(PAGE TEXT)
- - - -

Rim Khong (ริมโขง; lit. "By the Mekong") is a tambon (subdistrict) of Chiang Khong District, in Chiang Rai Province, Thailand. In 2015 it had a population of 7,055 people.

==History==
The subdistrict was created effective 19 June 1990 by splitting off five administrative villages from Wiang.

==Administration==
===Central administration===
The tambon is divided into 10 administrative villages (mubans).

| No. | Name | Thai |
|---|---|---|
| 01. | Ban Hat Bai | บ้านหาดบ้าย |
| 02. | Ban Mueang Kan | บ้านเมืองกาญจน์ |
| 03. | Ban Don Thi | บ้านดอนที่ |
| 04. | Ban Mai Charoen | บ้านใหม่เจริญ |
| 05. | Ban Song Phi Nong | บ้านสองพี่น้อง |
| 06. | Ban Kio Kan | บ้านกิ่วกาญจน์ |
| 07. | Ban Huai Yen | บ้านห้วยเย็น |
| 08. | Ban Hat Sai Thong | บ้านหาดทรายทอง |
| 09. | Ban Muang Kan | บ้านม่วงกาญจน์ |
| 10. | Ban Kio Doi Luang | บ้านกิ่วดอยหลวง |

===Local administration===
The area of the subdistrict is covered by the subdistrict administrative organization (SAO) Rim Khong (องค์การบริหารส่วนตำบลริมโขง).

- - - -

(DATA EXCERPTS)
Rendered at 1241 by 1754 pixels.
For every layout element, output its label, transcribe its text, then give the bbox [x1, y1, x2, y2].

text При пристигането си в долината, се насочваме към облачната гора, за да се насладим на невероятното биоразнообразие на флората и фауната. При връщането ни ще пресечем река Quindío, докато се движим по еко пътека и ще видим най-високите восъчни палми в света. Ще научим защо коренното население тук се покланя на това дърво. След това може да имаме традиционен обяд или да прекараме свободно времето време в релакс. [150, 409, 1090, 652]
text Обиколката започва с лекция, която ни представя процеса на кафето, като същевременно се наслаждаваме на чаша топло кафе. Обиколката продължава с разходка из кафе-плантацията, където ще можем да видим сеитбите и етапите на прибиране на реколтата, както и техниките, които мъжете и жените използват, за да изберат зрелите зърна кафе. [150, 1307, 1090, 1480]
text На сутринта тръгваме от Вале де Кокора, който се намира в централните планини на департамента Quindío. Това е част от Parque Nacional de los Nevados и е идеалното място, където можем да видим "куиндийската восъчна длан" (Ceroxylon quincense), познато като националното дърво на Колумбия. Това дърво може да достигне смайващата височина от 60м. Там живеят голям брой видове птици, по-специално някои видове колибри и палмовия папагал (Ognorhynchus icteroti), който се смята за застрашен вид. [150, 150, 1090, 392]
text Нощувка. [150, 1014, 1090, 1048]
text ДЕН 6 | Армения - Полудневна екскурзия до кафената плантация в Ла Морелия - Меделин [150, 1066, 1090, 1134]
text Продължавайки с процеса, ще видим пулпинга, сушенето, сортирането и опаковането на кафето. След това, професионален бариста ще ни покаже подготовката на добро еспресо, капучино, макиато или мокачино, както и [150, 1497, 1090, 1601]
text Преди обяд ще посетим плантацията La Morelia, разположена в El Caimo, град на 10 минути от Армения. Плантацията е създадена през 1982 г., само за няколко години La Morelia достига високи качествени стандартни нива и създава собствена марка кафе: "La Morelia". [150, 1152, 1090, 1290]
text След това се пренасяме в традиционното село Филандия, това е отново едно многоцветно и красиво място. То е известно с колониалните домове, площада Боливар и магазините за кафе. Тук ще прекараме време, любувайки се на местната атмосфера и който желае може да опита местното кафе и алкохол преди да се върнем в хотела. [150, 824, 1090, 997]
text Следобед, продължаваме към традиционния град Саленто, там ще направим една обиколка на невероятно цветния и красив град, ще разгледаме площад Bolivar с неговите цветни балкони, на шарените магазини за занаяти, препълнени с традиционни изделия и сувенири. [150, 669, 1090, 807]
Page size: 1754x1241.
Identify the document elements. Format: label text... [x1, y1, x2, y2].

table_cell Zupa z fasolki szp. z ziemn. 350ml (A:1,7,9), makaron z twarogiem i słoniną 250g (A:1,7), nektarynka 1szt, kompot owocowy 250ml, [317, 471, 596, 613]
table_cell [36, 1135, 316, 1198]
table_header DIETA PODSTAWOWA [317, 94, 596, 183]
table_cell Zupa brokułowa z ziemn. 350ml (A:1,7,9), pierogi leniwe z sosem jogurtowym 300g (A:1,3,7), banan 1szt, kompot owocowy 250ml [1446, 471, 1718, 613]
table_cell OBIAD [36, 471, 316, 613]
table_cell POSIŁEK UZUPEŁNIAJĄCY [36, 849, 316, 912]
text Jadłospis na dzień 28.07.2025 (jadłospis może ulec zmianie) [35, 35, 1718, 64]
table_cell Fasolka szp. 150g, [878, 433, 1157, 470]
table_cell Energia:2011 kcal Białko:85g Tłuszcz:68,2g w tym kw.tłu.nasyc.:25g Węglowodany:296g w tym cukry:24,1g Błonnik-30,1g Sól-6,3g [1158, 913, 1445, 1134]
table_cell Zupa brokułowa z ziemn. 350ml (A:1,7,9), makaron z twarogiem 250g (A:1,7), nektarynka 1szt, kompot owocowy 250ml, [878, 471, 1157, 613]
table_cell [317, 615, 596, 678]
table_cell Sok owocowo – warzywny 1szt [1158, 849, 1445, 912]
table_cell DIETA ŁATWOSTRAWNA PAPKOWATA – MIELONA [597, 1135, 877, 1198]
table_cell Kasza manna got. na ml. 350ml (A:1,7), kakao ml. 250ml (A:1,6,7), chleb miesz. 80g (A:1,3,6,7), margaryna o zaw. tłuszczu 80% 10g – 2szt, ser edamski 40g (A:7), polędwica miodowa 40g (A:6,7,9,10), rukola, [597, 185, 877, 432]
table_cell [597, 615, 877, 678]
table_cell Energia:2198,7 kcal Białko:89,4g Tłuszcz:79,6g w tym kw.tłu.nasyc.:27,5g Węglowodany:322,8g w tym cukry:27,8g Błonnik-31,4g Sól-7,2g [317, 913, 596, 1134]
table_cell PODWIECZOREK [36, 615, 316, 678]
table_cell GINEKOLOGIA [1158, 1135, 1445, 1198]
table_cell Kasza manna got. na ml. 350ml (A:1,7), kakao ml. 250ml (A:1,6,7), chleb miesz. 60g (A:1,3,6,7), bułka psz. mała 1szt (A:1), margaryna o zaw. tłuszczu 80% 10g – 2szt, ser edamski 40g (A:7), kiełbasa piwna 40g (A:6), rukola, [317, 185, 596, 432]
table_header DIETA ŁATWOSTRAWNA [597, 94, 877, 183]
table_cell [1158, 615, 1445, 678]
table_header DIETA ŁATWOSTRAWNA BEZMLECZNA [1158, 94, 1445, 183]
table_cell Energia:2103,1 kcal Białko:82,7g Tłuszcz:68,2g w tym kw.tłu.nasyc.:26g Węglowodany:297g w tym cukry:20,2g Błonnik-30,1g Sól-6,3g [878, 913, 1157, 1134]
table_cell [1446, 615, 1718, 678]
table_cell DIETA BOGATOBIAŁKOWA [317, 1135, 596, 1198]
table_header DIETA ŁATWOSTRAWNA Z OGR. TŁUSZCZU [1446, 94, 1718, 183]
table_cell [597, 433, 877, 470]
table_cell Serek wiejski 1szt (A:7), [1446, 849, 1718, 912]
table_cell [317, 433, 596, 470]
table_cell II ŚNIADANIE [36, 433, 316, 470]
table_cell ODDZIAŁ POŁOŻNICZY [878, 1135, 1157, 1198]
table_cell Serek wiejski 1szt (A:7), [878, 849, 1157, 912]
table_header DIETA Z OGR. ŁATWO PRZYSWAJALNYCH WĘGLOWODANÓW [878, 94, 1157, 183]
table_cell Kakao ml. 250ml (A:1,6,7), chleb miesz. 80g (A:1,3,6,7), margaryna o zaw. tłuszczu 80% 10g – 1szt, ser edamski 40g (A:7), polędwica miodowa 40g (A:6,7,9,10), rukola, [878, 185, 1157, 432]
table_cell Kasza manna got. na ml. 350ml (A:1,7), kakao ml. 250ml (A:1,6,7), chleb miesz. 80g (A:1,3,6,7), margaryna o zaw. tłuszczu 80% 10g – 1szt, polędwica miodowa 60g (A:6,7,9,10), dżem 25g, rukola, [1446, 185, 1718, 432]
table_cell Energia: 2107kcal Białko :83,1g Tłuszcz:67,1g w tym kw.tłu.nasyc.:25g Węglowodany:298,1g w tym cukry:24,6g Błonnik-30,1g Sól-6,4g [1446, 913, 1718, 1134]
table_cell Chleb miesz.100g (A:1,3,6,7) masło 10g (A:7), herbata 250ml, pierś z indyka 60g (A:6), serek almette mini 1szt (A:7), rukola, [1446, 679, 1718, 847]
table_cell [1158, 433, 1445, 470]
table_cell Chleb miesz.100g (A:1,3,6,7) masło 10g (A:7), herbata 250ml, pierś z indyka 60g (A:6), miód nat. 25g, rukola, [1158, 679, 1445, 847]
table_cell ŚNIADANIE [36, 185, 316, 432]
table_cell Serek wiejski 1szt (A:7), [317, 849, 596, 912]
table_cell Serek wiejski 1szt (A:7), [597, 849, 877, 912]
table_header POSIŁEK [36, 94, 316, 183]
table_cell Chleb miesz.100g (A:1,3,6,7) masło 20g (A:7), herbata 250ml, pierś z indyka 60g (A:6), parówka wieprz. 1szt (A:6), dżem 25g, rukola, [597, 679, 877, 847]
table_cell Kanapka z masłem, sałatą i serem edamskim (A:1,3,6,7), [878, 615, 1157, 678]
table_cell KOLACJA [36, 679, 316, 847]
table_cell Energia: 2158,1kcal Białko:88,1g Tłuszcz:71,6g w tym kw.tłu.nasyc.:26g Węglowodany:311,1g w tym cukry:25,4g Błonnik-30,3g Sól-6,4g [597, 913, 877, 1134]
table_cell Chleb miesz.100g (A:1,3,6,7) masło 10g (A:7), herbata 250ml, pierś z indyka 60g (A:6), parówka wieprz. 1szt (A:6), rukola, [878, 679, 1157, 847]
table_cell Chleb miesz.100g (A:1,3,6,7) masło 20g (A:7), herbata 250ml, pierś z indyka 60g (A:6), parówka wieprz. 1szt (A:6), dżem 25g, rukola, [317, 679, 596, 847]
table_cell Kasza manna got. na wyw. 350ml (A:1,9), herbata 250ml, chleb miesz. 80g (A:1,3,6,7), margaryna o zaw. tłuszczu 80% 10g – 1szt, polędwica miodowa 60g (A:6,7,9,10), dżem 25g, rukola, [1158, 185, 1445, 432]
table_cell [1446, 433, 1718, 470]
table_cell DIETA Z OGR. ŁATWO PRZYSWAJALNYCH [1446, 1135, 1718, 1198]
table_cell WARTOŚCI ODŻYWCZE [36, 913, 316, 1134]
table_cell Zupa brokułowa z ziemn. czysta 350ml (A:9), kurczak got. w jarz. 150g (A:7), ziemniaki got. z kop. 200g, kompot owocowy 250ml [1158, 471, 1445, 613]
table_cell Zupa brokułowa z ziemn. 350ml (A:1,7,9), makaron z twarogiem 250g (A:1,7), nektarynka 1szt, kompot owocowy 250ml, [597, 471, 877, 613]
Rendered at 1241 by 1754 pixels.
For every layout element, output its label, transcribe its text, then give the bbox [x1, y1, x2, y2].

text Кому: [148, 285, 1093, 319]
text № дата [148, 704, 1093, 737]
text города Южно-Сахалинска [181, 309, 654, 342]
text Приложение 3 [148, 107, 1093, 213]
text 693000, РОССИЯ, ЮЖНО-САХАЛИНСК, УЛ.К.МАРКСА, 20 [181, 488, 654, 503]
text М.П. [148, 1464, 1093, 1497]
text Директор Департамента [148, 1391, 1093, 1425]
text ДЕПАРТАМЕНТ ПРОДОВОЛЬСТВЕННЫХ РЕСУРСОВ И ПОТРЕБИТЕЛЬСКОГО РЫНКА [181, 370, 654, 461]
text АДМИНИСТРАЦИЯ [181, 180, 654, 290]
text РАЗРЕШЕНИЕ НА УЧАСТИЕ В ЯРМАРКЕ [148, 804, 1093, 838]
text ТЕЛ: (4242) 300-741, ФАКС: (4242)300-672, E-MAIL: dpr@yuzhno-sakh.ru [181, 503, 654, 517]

- - - -

(WORK ITEM A) In the Rim Khong text, from which subdistrict were five administrative villages split off to create Rim Khong?
(WORK ITEM B) Retype everything in the Rim Khong text from "Rim Khong (ริมโขง;" down to "administrative villages (mubans).", without any changes.

(WRITTEN SOLUTION A) Wiang

(WRITTEN SOLUTION B)
Rim Khong (ริมโขง; lit. "By the Mekong") is a tambon (subdistrict) of Chiang Khong District, in Chiang Rai Province, Thailand. In 2015 it had a population of 7,055 people.

==History==
The subdistrict was created effective 19 June 1990 by splitting off five administrative villages from Wiang.

==Administration==
===Central administration===
The tambon is divided into 10 administrative villages (mubans).